• **Exercise brief**
Pictures must not appear in the copy. Restate exactly the lines below from the one with "right elbow: (311, 604)" through the one with "nose: (74, 186)", inclusive.
---- Supplied data
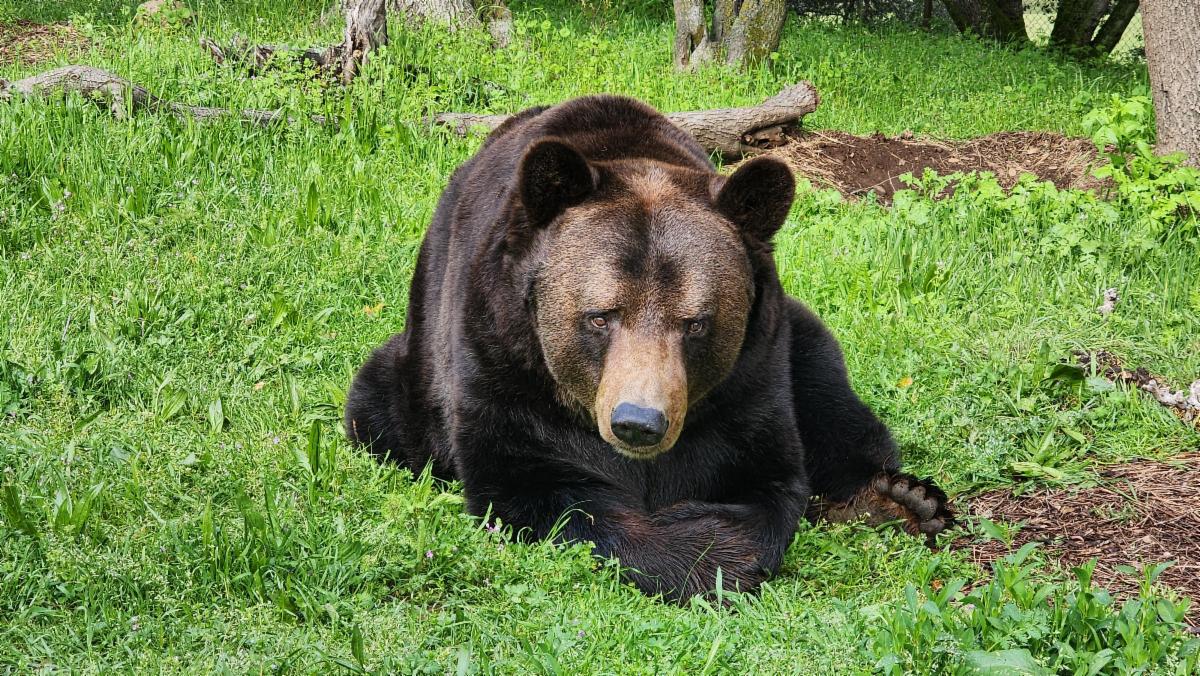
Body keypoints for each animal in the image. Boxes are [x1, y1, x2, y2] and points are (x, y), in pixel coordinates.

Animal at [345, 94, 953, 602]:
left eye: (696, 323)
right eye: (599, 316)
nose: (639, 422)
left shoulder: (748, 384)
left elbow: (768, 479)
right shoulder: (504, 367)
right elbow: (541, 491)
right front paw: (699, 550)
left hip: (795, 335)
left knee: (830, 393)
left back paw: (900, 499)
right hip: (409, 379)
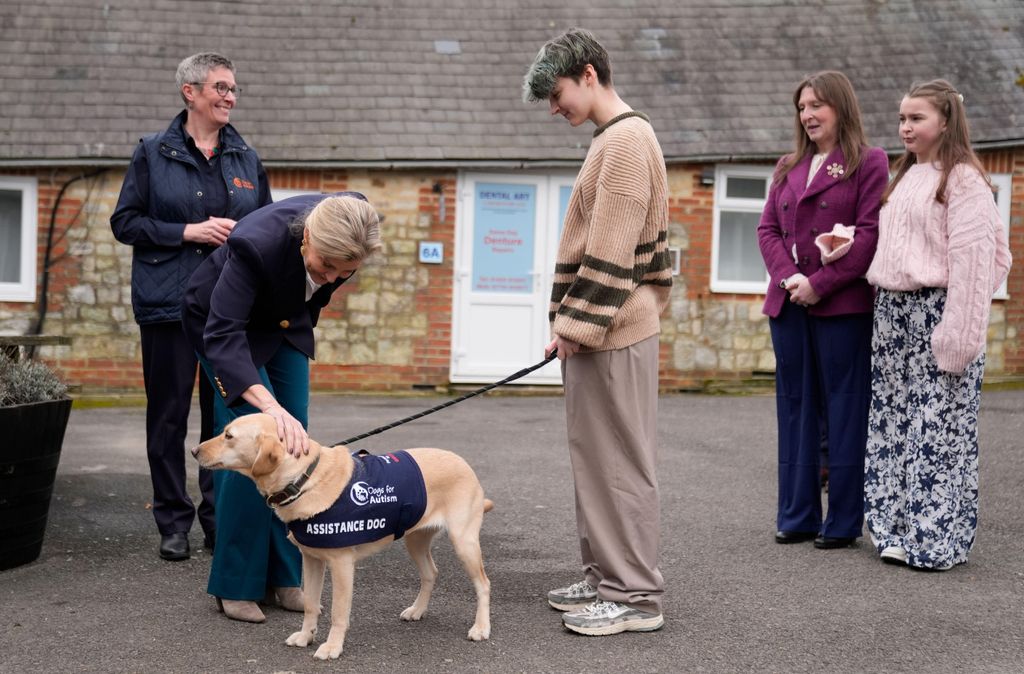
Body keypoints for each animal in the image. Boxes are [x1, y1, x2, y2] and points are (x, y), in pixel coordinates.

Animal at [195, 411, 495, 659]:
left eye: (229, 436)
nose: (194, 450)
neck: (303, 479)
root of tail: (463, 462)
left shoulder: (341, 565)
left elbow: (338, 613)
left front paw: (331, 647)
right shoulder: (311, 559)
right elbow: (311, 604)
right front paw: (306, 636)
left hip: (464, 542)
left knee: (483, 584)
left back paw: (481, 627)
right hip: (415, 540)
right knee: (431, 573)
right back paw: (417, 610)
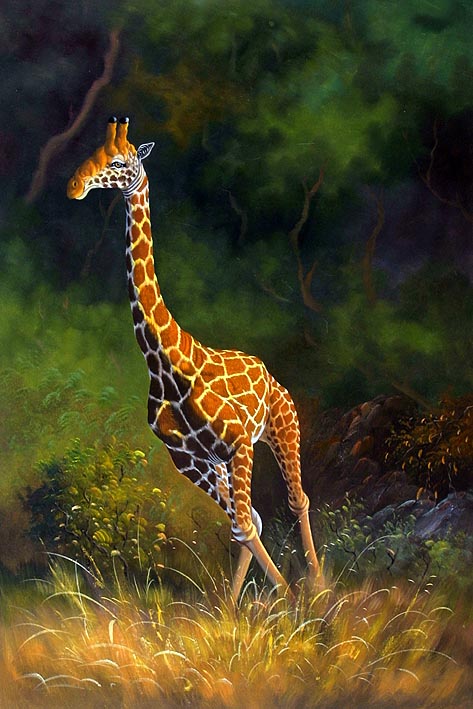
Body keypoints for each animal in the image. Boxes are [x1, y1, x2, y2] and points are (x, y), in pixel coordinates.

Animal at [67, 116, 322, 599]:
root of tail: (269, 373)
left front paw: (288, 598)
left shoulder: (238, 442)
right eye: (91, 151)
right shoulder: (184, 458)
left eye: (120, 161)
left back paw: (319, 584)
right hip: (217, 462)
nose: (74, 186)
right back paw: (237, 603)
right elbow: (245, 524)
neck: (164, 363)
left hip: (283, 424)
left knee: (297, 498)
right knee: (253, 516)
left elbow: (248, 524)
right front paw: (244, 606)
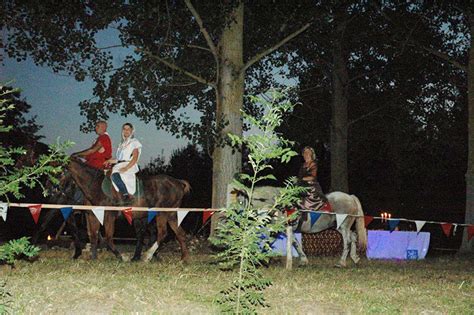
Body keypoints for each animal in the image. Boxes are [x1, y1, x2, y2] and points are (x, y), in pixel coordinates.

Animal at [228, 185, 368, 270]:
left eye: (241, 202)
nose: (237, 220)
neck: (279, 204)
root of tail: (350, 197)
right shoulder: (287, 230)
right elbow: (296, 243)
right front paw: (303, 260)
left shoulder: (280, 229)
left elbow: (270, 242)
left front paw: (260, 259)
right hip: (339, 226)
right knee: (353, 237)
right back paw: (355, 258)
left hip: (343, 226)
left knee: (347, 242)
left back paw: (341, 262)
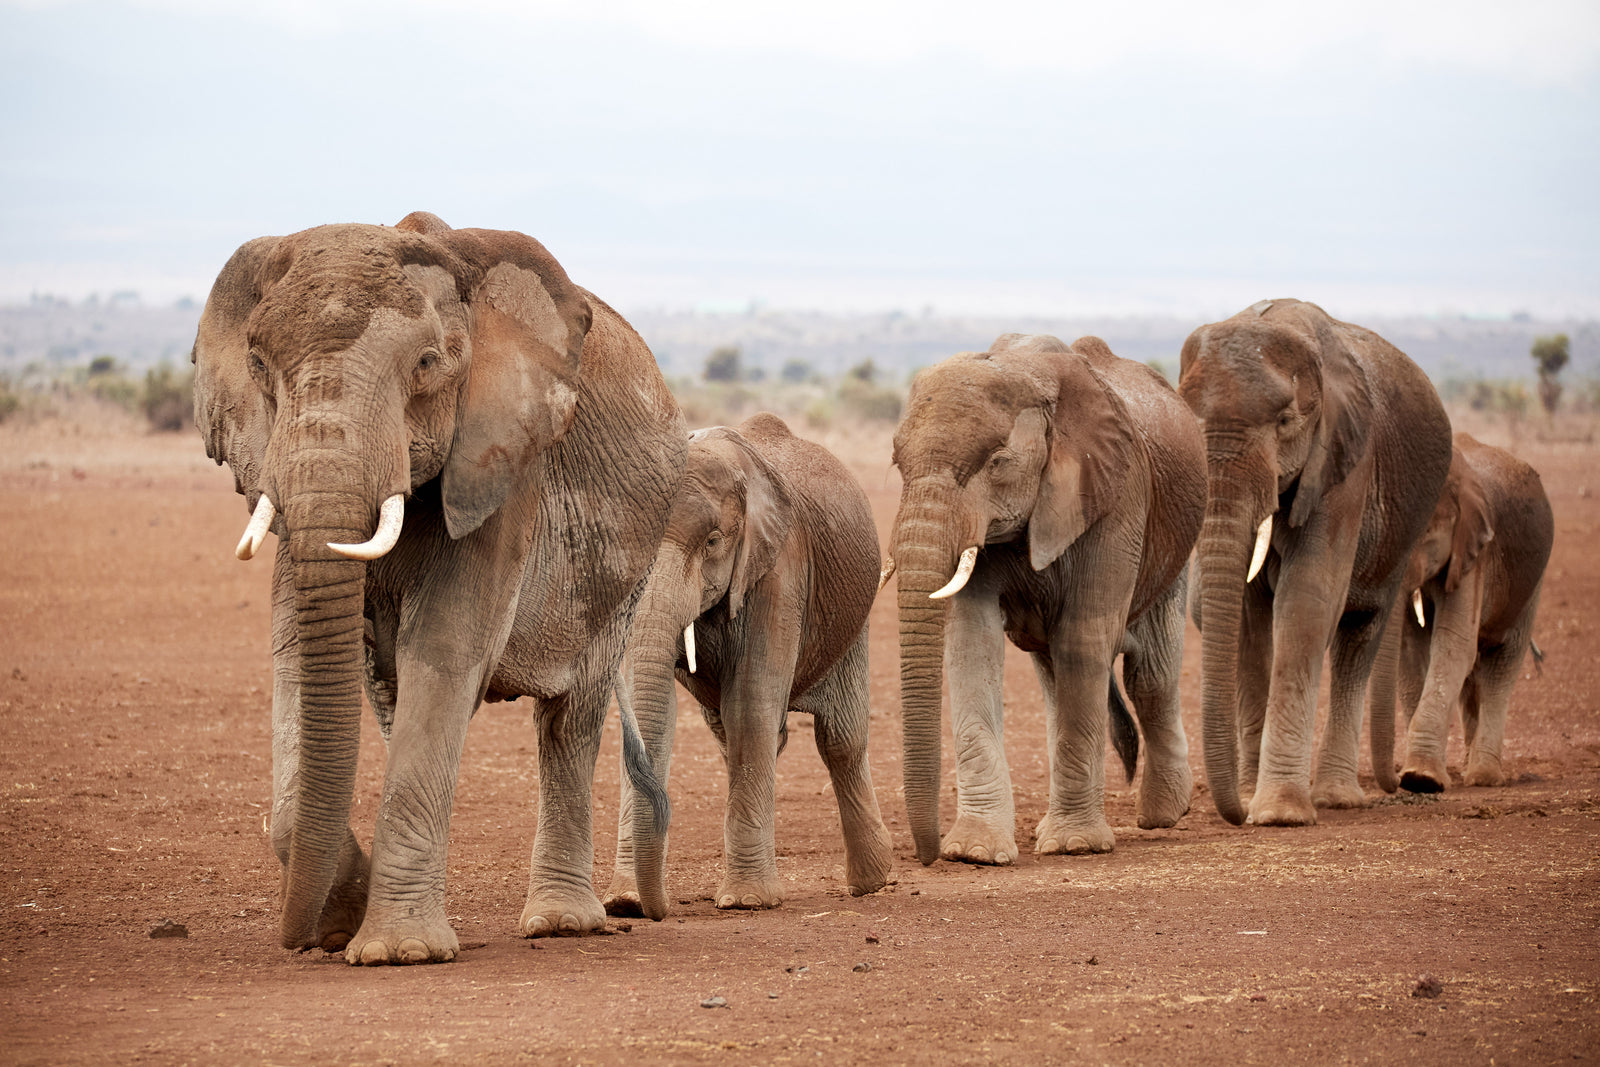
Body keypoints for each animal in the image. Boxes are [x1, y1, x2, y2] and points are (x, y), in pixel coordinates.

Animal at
--------
---- Supplied data
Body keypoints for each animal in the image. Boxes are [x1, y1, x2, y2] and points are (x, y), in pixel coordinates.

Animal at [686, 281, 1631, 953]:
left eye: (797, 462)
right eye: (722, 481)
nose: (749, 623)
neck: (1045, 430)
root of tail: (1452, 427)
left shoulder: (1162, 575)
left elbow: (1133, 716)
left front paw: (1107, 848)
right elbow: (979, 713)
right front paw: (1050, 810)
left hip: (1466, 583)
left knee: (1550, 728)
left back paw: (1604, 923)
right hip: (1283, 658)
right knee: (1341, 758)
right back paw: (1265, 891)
--------
• **Response to this exercise**
right elbow: (311, 604)
right front paw: (306, 636)
left hip: (464, 542)
left knee: (483, 584)
left back paw: (481, 627)
right hip: (415, 540)
right knee: (431, 573)
right back paw: (417, 610)
Body keypoints for each animal in the image. Boxes are [x1, y1, x2, y2] and points are (x, y), in pixel coordinates.

Animal at [67, 116, 322, 599]:
root of tail: (269, 373)
left front paw: (288, 598)
left shoulder: (238, 442)
right eye: (91, 151)
right shoulder: (184, 458)
left eye: (120, 161)
left back paw: (319, 584)
right hip: (217, 462)
nose: (74, 186)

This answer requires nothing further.